**Objetivo del ejercicio:**
Presenta como lista numerada las líneas que empiezan en la que contiene "## 🎯 CONECTAR CON CHATGPT O CLAUDE" y siguen hasta la que contiene "### PASO 1: Crear Cuenta OpenAI (5 min)", ambas incluidas. Omite las líneas en blanco.

>>

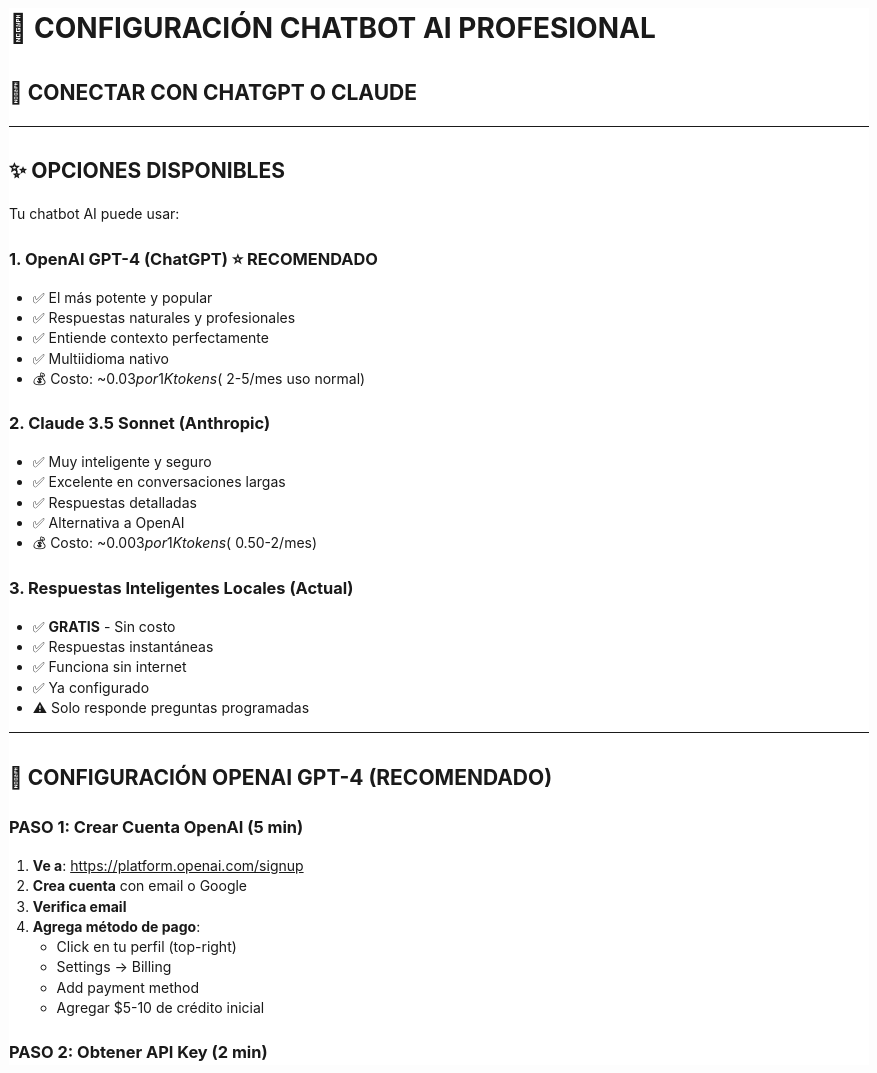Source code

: # 🤖 CONFIGURACIÓN CHATBOT AI PROFESIONAL

## 🎯 CONECTAR CON CHATGPT O CLAUDE

---

## ✨ OPCIONES DISPONIBLES

Tu chatbot AI puede usar:

### 1. **OpenAI GPT-4** (ChatGPT) ⭐ RECOMENDADO
- ✅ El más potente y popular
- ✅ Respuestas naturales y profesionales
- ✅ Entiende contexto perfectamente
- ✅ Multiidioma nativo
- 💰 Costo: ~$0.03 por 1K tokens (~$2-5/mes uso normal)

### 2. **Claude 3.5 Sonnet** (Anthropic)
- ✅ Muy inteligente y seguro
- ✅ Excelente en conversaciones largas
- ✅ Respuestas detalladas
- ✅ Alternativa a OpenAI
- 💰 Costo: ~$0.003 por 1K tokens (~$0.50-2/mes)

### 3. **Respuestas Inteligentes Locales** (Actual)
- ✅ **GRATIS** - Sin costo
- ✅ Respuestas instantáneas
- ✅ Funciona sin internet
- ✅ Ya configurado
- ⚠️ Solo responde preguntas programadas

---

## 🚀 CONFIGURACIÓN OPENAI GPT-4 (RECOMENDADO)

### PASO 1: Crear Cuenta OpenAI (5 min)

1. **Ve a**: https://platform.openai.com/signup
2. **Crea cuenta** con email o Google
3. **Verifica email**
4. **Agrega método de pago**:
   - Click en tu perfil (top-right)
   - Settings → Billing
   - Add payment method
   - Agregar $5-10 de crédito inicial

### PASO 2: Obtener API Key (2 min)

<<

**Respuesta esperada:**
1. ## 🎯 CONECTAR CON CHATGPT O CLAUDE
2. ---
3. ## ✨ OPCIONES DISPONIBLES
4. Tu chatbot AI puede usar:
5. ### 1. **OpenAI GPT-4** (ChatGPT) ⭐ RECOMENDADO
6. - ✅ El más potente y popular
7. - ✅ Respuestas naturales y profesionales
8. - ✅ Entiende contexto perfectamente
9. - ✅ Multiidioma nativo
10. - 💰 Costo: ~$0.03 por 1K tokens (~$2-5/mes uso normal)
11. ### 2. **Claude 3.5 Sonnet** (Anthropic)
12. - ✅ Muy inteligente y seguro
13. - ✅ Excelente en conversaciones largas
14. - ✅ Respuestas detalladas
15. - ✅ Alternativa a OpenAI
16. - 💰 Costo: ~$0.003 por 1K tokens (~$0.50-2/mes)
17. ### 3. **Respuestas Inteligentes Locales** (Actual)
18. - ✅ **GRATIS** - Sin costo
19. - ✅ Respuestas instantáneas
20. - ✅ Funciona sin internet
21. - ✅ Ya configurado
22. - ⚠️ Solo responde preguntas programadas
23. ---
24. ## 🚀 CONFIGURACIÓN OPENAI GPT-4 (RECOMENDADO)
25. ### PASO 1: Crear Cuenta OpenAI (5 min)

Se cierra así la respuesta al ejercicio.